In my blog article “Here and Back Again”, I mentioned that I will be making entries about new discoveries that I made. It maybe snippets of knowledge or information that I have learned either through reading, watching TV documentaries or news, or through conversations or by traveling. I just want to re-live the spirit of discovery and adventure that I once had way, way back when I was still a student. And I want to share these knowledge or information to my daughter and to the netizens who would chance upon my blog. This will be my first article under New Discovery.
The Miracle/Magic Fruit (Synsepalum Dulcificum)
It is just a small, red berry, about the size and and looks like the Philippine Birds Eye Pepper or more commonly known as Siling Labuyo. When eaten, it is relatively tasteless, but it alters the taste buds that makes the tangy Lime or Calamansi to taste like a sweet candy and vinegar to taste like my favorite apple juice. This is what give the Miracle Fruit (scientific name Synsepalum Dulcificum) its name.
I first read about this “magic” fruit in the September-October Issue of the Discovery Magazine. According to the article, this miracle fruit, because of the way it alters the taste buds, is the rage in New York and several restaurants and bars there, are organizing “flavor tripping” parties. In this parties, people would eat the miracle fruit and then would sample foods such as lemons, vinegars, Tabasco sauce and then be amazed at how these foods would taste different when eaten after swirling the pulp of the miracle fruit on their tongue.
One lunch time at the office, my staff were discussing about the fruit that one of my personnel brought to the office. They said that calamansi tasted like a sweet candy after eating this supposedly magic fruit. When I heard about it, I know they were referring to the Miracle Fruit and was pleasantly surprised to find out that this fruit is already here in the Philippines.
One of my staff, is the daughter of the known herbalist Rey Herrera, the man who formulated the famous Glo-Herbal (it is now known as Ka Rey’s Herbal) supplement. They imported several shrubs of the Miracle Fruit with the intention of adding thisfruit into the herbal concoction to make its taste more palatable. I requested my staff to bring some berries (and also to give me a shrub which I plan to cultivate). We had an instant flavor tripping party in the office. Calamansi tasted like sweet candy and hot sauce taste like a sweet juice drink. Kinky thoughts even entered my personnel’s mind when they talked about the possible things whose taste can be changed by this fruit (and laughed that even if the taste will change, the smell will not. Adult readers, I know you know what they’re pertaining to).
Upon doing an internet search about this fruit, I found out that this fruit was first documented by a French traveler Chevalier des Marchais during his travel in West Africa in the 18th Century. In the 1970’s there were some attemps to commercially produce the ability of the fruit to turn bitter and sour foods to sweet foods but ended in failure.

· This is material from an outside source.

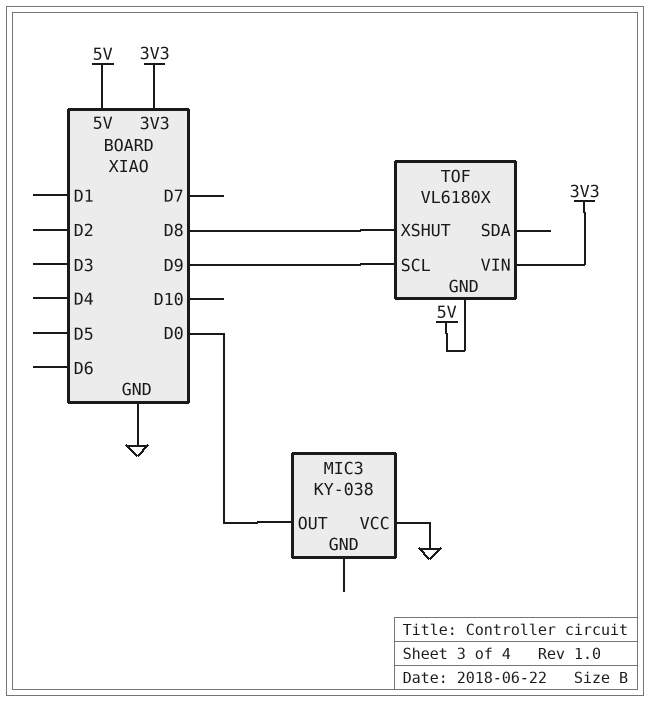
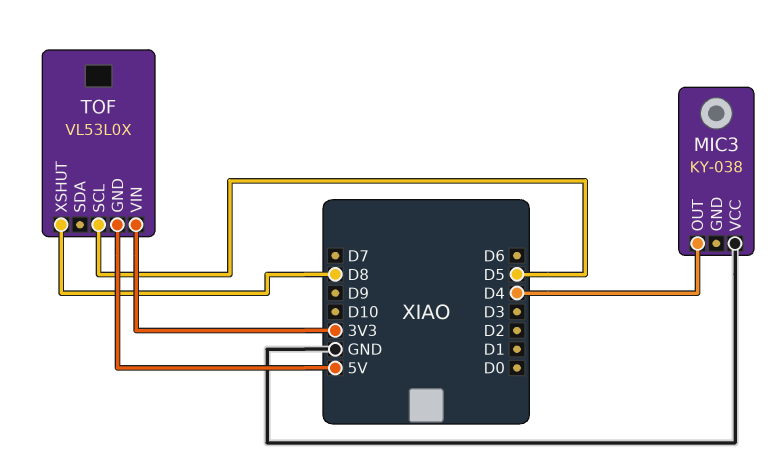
MIC3 pin OUT: D0 -> D4
TOF: VL6180X -> VL53L0X
TOF pin SCL: D9 -> D5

What gives this fruit its taste changing ability is the protein molecule “Miraculin” that allegedly distort the shape of the tastebuds so that they become responsive to acids. Thus, it makes bitter, sour, even spicy foods to taste like chocolate candy. One blog even wrote that the Miracle fruit is “like a candy Willy Wonka would have invented.” In New York, a single berry cost $2 or more. If my staff who let us sample the berry for free would found out about this, she would definitely go nuts
I have one shrub of this miracle fruit and hopefully, I will be able to cultivate it successfully. I don’t have commercial intentions for doing so(for God’s sake, its just one shrub), I just like to have a steady supply of this fruit to tease the tastebuds of my friends.